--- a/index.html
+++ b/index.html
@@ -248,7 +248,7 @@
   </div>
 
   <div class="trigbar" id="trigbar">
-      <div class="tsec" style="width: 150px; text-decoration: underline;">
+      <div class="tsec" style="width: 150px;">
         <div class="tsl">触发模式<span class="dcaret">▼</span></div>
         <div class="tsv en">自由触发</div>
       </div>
══════
# [WHAT THE TASK REQUIRES]
Word for word, write out every entry shown above.

# [RESPONSE TO THE EXERCISE]
--- a/index.html
+++ b/index.html
@@ -248,7 +248,7 @@
   </div>
 
   <div class="trigbar" id="trigbar">
-      <div class="tsec" style="width: 150px; text-decoration: underline;">
+      <div class="tsec" style="width: 150px;">
         <div class="tsl">触发模式<span class="dcaret">▼</span></div>
         <div class="tsv en">自由触发</div>
       </div>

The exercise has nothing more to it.